1.Najważniejsza jest edukacja:
-Dziecko musi uczyć się na własnych błędach.
(Bierzemy dziecko i wsadamy jego twarz w gorącą cherbatę)
-Historia Polski:
(bawimy się w dzielnego polskiego agenta złapanego w III Rzeszy, oczywiście to ty jesteś SS-manem)
2. Karanie.
-kary pośrednie
(spotkanie twarzą w twarz z żelazkiem, nauka praktycznej obsługi maszynki do mielenia, zabawa w squasha [twoja pociecha w roli piłeczki])
-kary ostateczne
(zapoznanie dziecka z budową beczki do kiszenia ogórków, wspólne grillowanie, zabawa z kominkiem "z prochu powstaniesz w proch się obrócisz")
3 Wynagradzanie
Seria z kałach powinna zaspokoić każdą pociechę.

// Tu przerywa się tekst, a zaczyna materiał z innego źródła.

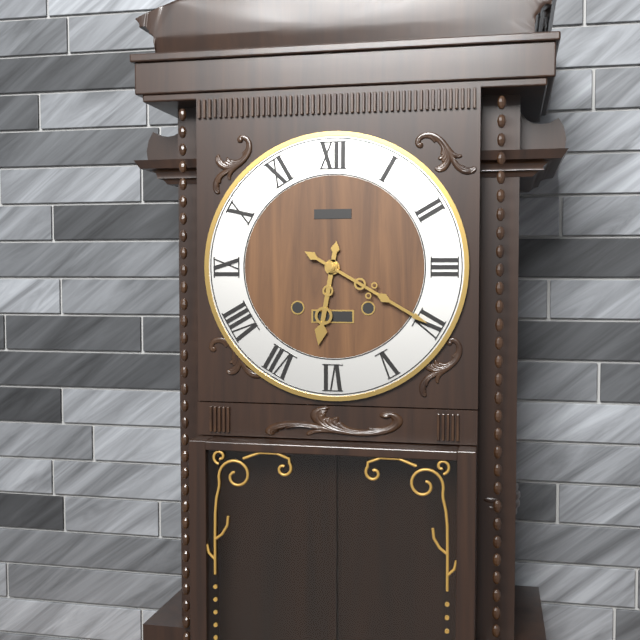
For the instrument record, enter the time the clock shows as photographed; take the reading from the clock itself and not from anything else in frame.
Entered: 6:20
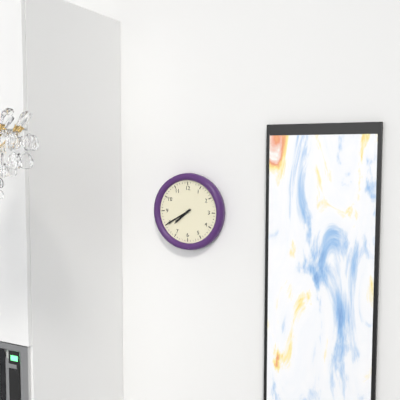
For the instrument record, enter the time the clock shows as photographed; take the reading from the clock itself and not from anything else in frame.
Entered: 7:40
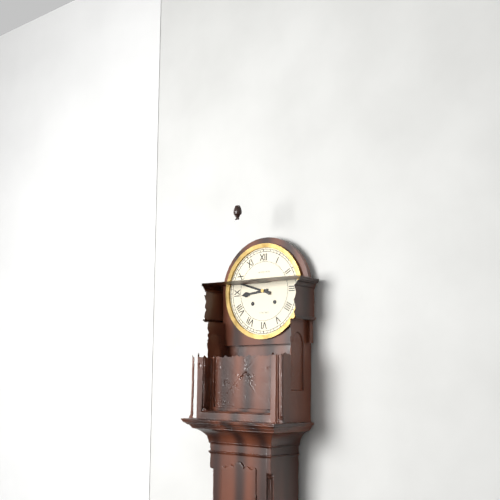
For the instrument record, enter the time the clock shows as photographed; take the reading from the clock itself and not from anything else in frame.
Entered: 8:48
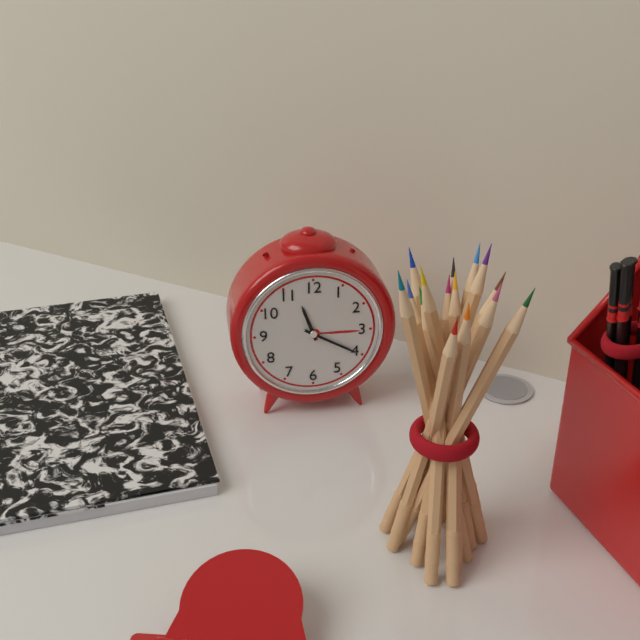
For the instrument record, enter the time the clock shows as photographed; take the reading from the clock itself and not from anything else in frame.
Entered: 11:20
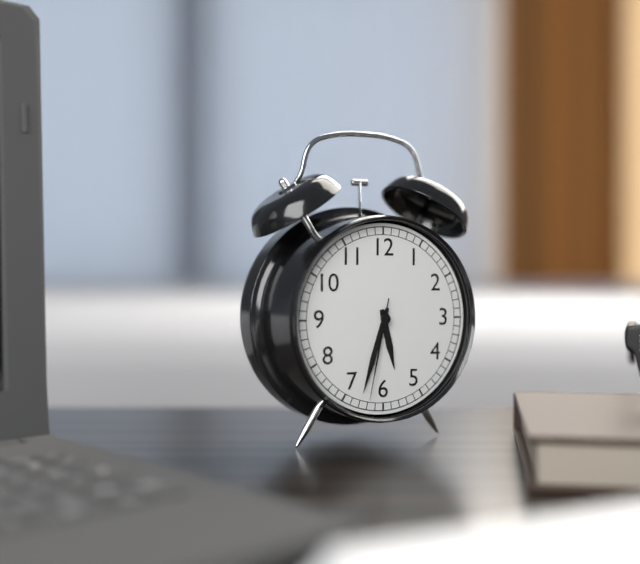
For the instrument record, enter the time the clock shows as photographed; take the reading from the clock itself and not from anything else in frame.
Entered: 5:33:32
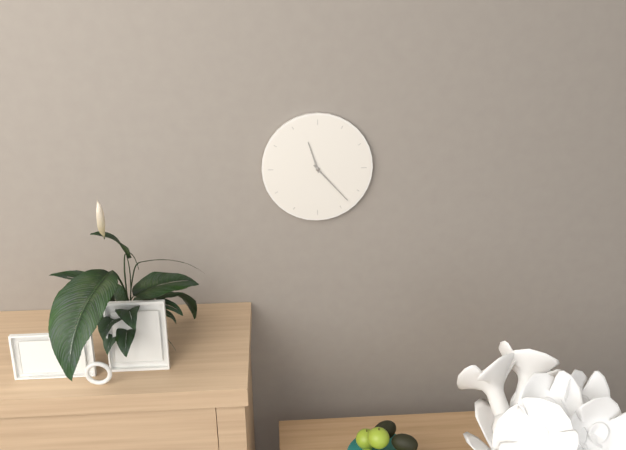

Program ma atest instytutu "matki i tylko matki"
(po zastosowaniu programu niewątpliwie zostanie tylko matka)
A tak na serio, to słysząc o matce która pekluje swoje dzieci w beczkach albo ojca który rzuca dziećmi o ściane bo płakało.
(no tak to przecież jest dzicka wina że nie było karmione przez 3 dni... A ojciec wtedy siedział sobie z browarkiem przed telewizorem.)
Nawet jeżeli ktoś jest pod wpływem alkoholu (a wiem jak to jest), jak mogą przychodzić komuś do głowy takie rzeczy.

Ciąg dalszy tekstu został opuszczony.